Sean Lowe had some serious misgivings about appearing on the Bachelor reality T.V. show. As a Christian, he worried his testimony might be tainted by the ambiance of contestants drinking and fornicating.
When he said he would wait until marriage to have sex after appearing on the show, he cleared up doubt among Christians — and he unleashed a maelstrom of criticism in the secular media. He was roundly ridiculed as the “virgin bachelor.”
“Never in a million years did I think I’d do a cheesy reality TV show about love,” he said later on the “I am Second” video series.
His sister set him up for it. Sean, who floundered with an investment business, got a call from the LA area code one day out of the blue. They wanted him to audition for “Bachelorette,” the “reality” show in which through weeks of dating on some remote tropical site a single woman filters through dozens of aspirants to finally get engaged to one.
“I had no idea what (the lady on the phone) was talking about,” he remembers. “I didn’t know if it was a joke.”
When he tracked down the source of the call to his sister, he confronted her. “Listen, I have no desire to be on a reality TV show, and I certainly don’t want to subject myself to all the public criticism.
“Guys go on there and get drunk,” he says. “And there’s the fantasy suite and sex and nudity, and it just didn’t seem like something that represented me.”
After waffling, he opted in because he was persuaded by the opportunity to travel and see more of the world on the expenses-paid show.
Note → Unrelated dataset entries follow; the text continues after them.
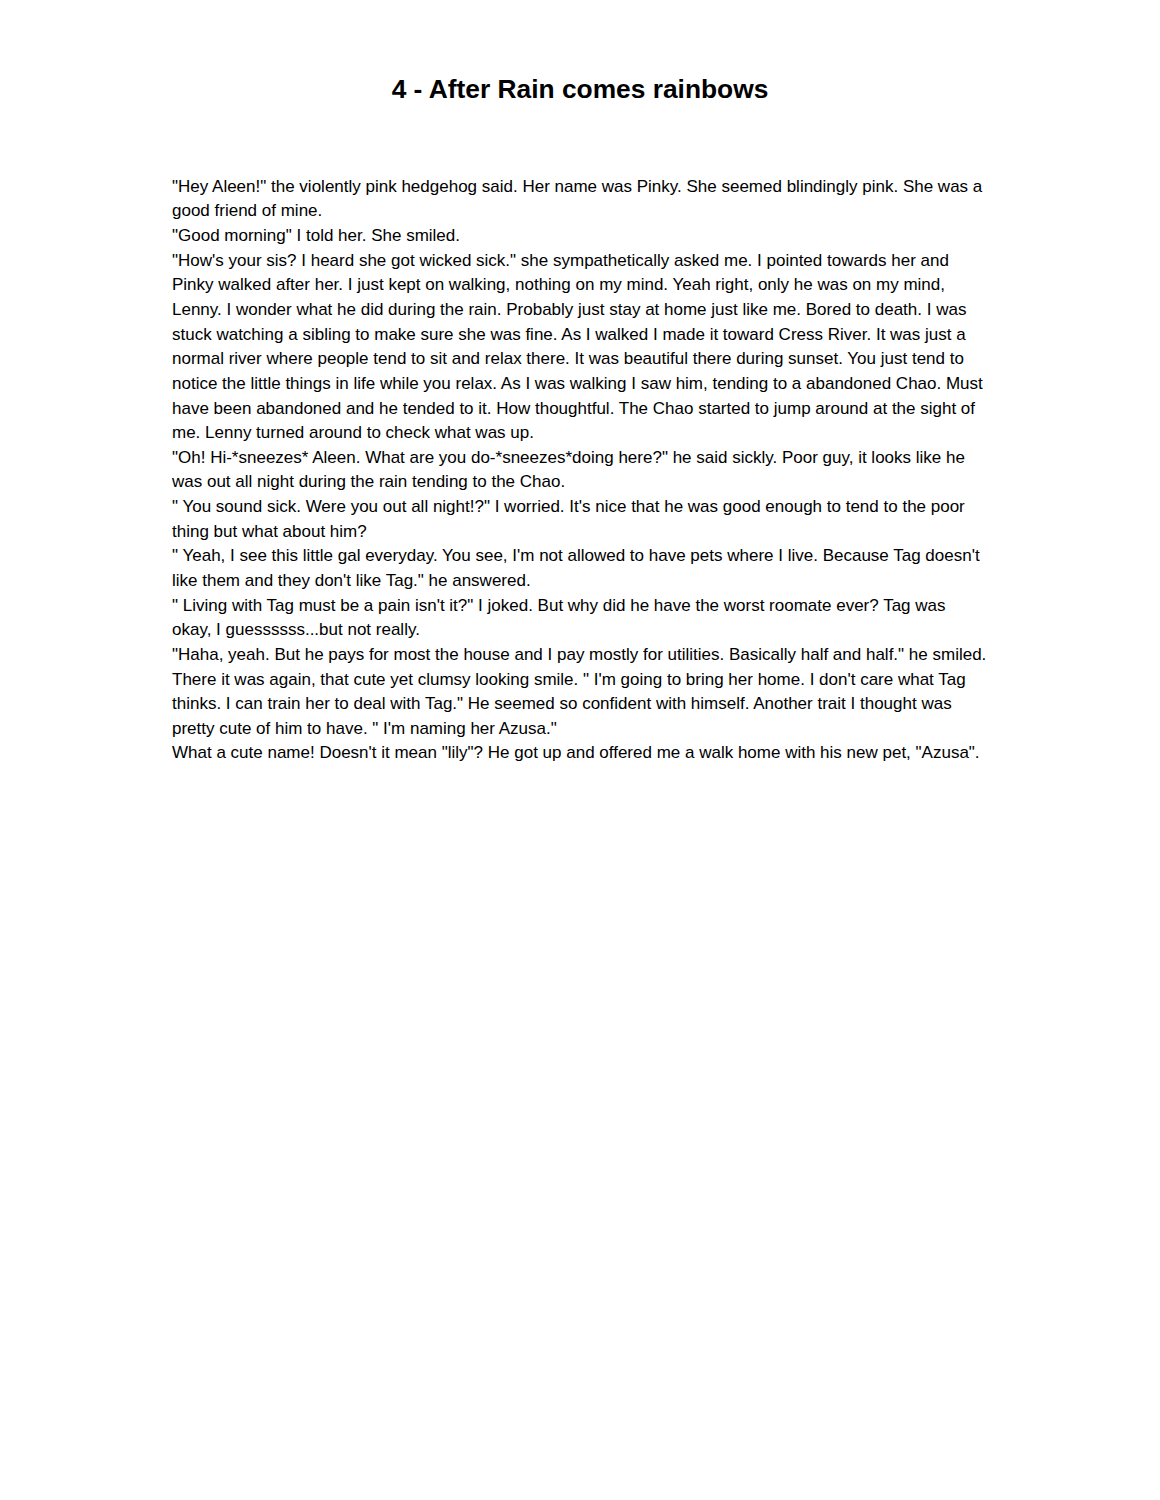4 - After Rain comes rainbows
"Hey Aleen!" the violently pink hedgehog said. Her name was Pinky. She seemed blindingly pink. She was a good friend of mine.
"Good morning" I told her. She smiled.
"How's your sis? I heard she got wicked sick." she sympathetically asked me. I pointed towards her and Pinky walked after her. I just kept on walking, nothing on my mind. Yeah right, only he was on my mind, Lenny. I wonder what he did during the rain. Probably just stay at home just like me. Bored to death. I was stuck watching a sibling to make sure she was fine. As I walked I made it toward Cress River. It was just a normal river where people tend to sit and relax there. It was beautiful there during sunset. You just tend to notice the little things in life while you relax. As I was walking I saw him, tending to a abandoned Chao. Must have been abandoned and he tended to it. How thoughtful. The Chao started to jump around at the sight of me. Lenny turned around to check what was up.
"Oh! Hi-*sneezes* Aleen. What are you do-*sneezes*doing here?" he said sickly. Poor guy, it looks like he was out all night during the rain tending to the Chao.
" You sound sick. Were you out all night!?" I worried. It's nice that he was good enough to tend to the poor thing but what about him?
" Yeah, I see this little gal everyday. You see, I'm not allowed to have pets where I live. Because Tag doesn't like them and they don't like Tag." he answered.
" Living with Tag must be a pain isn't it?" I joked. But why did he have the worst roomate ever? Tag was okay, I guessssss...but not really.
"Haha, yeah. But he pays for most the house and I pay mostly for utilities. Basically half and half." he smiled. There it was again, that cute yet clumsy looking smile. " I'm going to bring her home. I don't care what Tag thinks. I can train her to deal with Tag." He seemed so confident with himself. Another trait I thought was pretty cute of him to have. " I'm naming her Azusa."
What a cute name! Doesn't it mean "lily"? He got up and offered me a walk home with his new pet, "Azusa".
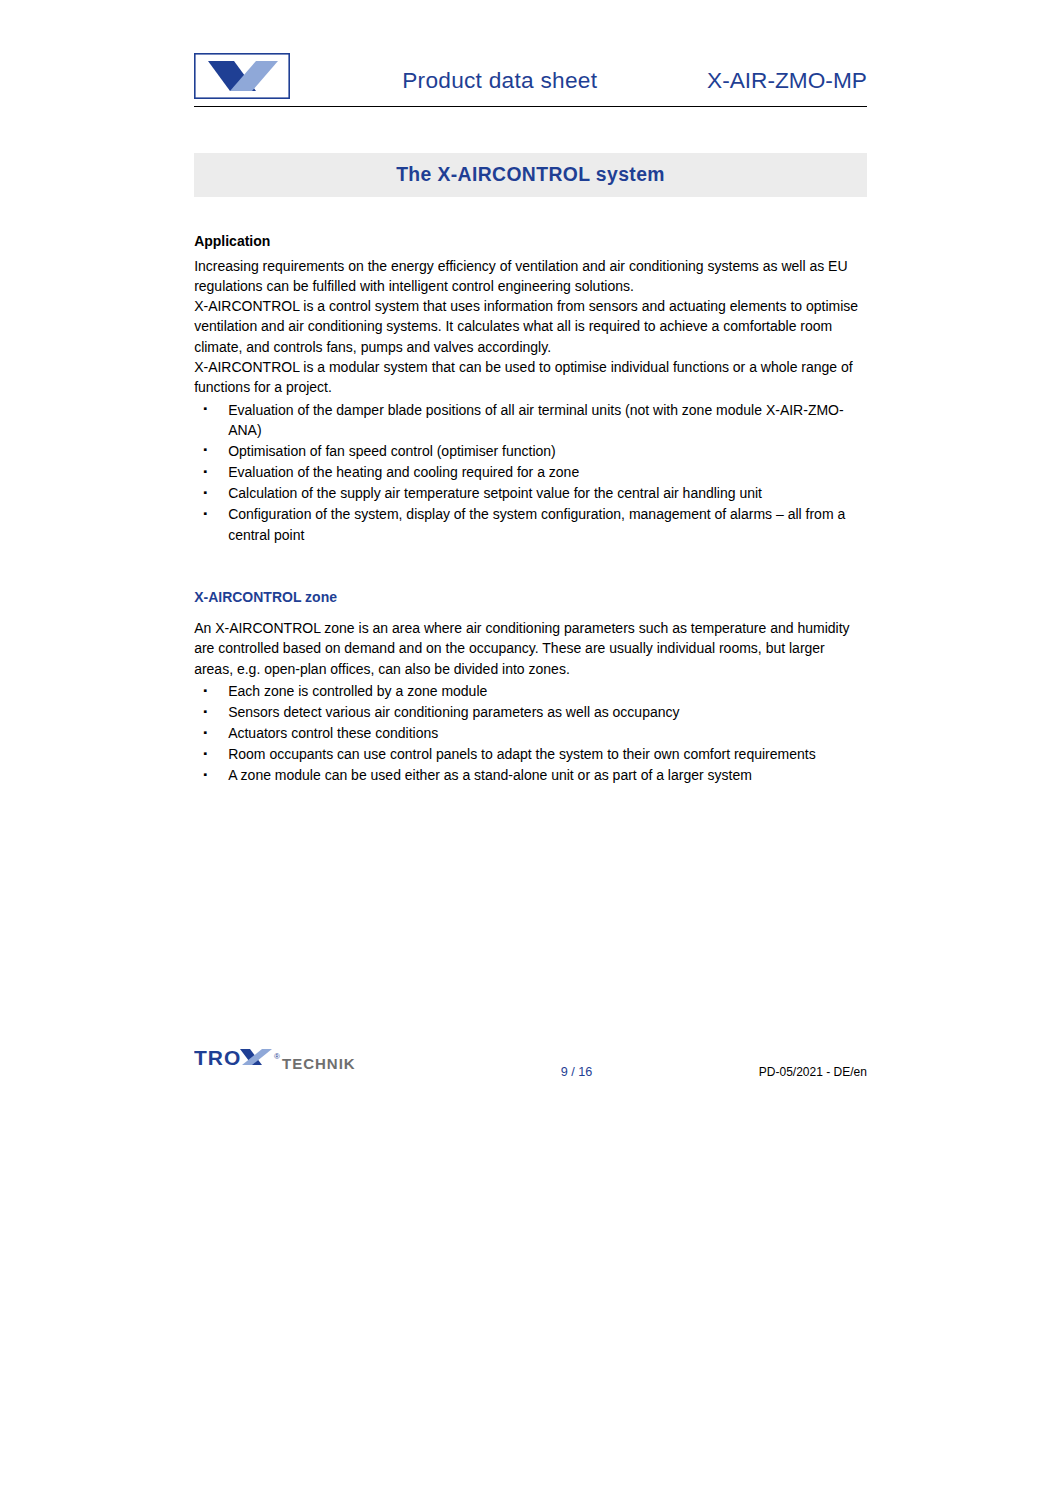Product data sheet
X-AIR-ZMO-MP
The X-AIRCONTROL system
Application
Increasing requirements on the energy efficiency of ventilation and air conditioning systems as well as EU regulations can be fulfilled with intelligent control engineering solutions.
X-AIRCONTROL is a control system that uses information from sensors and actuating elements to optimise ventilation and air conditioning systems. It calculates what all is required to achieve a comfortable room climate, and controls fans, pumps and valves accordingly.
X-AIRCONTROL is a modular system that can be used to optimise individual functions or a whole range of functions for a project.
Evaluation of the damper blade positions of all air terminal units (not with zone module X-AIR-ZMO-ANA)
Optimisation of fan speed control (optimiser function)
Evaluation of the heating and cooling required for a zone
Calculation of the supply air temperature setpoint value for the central air handling unit
Configuration of the system, display of the system configuration, management of alarms – all from a central point
X-AIRCONTROL zone
An X-AIRCONTROL zone is an area where air conditioning parameters such as temperature and humidity are controlled based on demand and on the occupancy. These are usually individual rooms, but larger areas, e.g. open-plan offices, can also be divided into zones.
Each zone is controlled by a zone module
Sensors detect various air conditioning parameters as well as occupancy
Actuators control these conditions
Room occupants can use control panels to adapt the system to their own comfort requirements
A zone module can be used either as a stand-alone unit or as part of a larger system
TRO ® TECHNIK
9 / 16
PD-05/2021 - DE/en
He had bankrupted a financial services firm and was miserable in the family’s insurance company. “I just wanted a free vacation,” he said.
He started at a mansion with the other guys in North Carolina, then traveled to Bermuda, London and Croatia. Since he only went in for the travel, he was blindsided by the feelings of romance that bubbled up in his heart during the times he “dated” the bachelorette.
“After six weeks of being on the show, I knew I loved her,” he recalls.
But, in front of 7 million viewers, the girl chose Sean’s competitor. He was broken-hearted.
“I couldn’t understand why God opened the door for me to be on this reality show, to fall in love only for it to end like this,” he says. “I could not understand why He led me to heartbreak.”
Sean returned downcast to Dallas.
Six weeks later, the executive producer called and offered him the chance to appear as the bachelor in the next series. This counterpart version of the “Bachelorette” show is the same, only this time 25 girls vied for his affections. He starred in the 17th season of the show in 2013.
If he had misgivings about being on Bachelorette, he had real apprehension about being the lead of Bachelor.
“Dating 25 girls at one time felt wrong,” he says. “What if I’m harming my testimony? What if people look and me and they say, ‘This is what is wrong with Christianity. He’s professing one thing and he goes on TV and he’s doing the opposite.’”
Ultimately, he proposed to Catherine Guidici.
“Catherine was the one who I couldn’t see myself saying goodbye to ever.”
Then some pesky reporter, knowing he professed to be a Christian, tried to trip him up.
“Somewhere along the line, probably because people did know that I was a Christian, someone thought to ask the question, ‘How’s the sex?’” he recalls. “I answered it honestly: ‘Catherine and I are not having sex until marriage.’”
He wasn’t trying to be a prissy Puritan. As a matter of fact, he had fallen into sin for five or six years after college but was trying to please God now that he was older.
But his sincerity detonated the cackling hounds of the Left, the scorners and scoffers of any attempt to adhere to a moral standard. All the pundits who pronounce the mantras “You can’t expect anyone to wait until marriage,” decided to take aim and fire.
“Every tabloid had me on the cover and they labeled me ‘the virgin bachelor,’” Sean says. “Whether it was Late Night with Jimmy Kimmel, Entertainment Tonight, you name it was always brought up. They were just going to view me as a weirdo.”
Sean married Catherine in 2014. He was the first bachelor to actually marry the girl he proposed to on the show after 17 seasons.
“I don’t know who I would be without Jesus,” says Sean, now 35. “He shapes the way I think, He shapes the way I interact with everyone I come in contact with. It doesn’t matter what I go through, the ups and the downs, the failed businesses and the broken hearts, I know that I’ve got a God who loves me, who’s right there next to me saying, ‘It’s gonna be OK, I’ve got plans for you. I love you.”
Mosie Bowen studies at the Lighthouse Christian Academy in Los Angeles.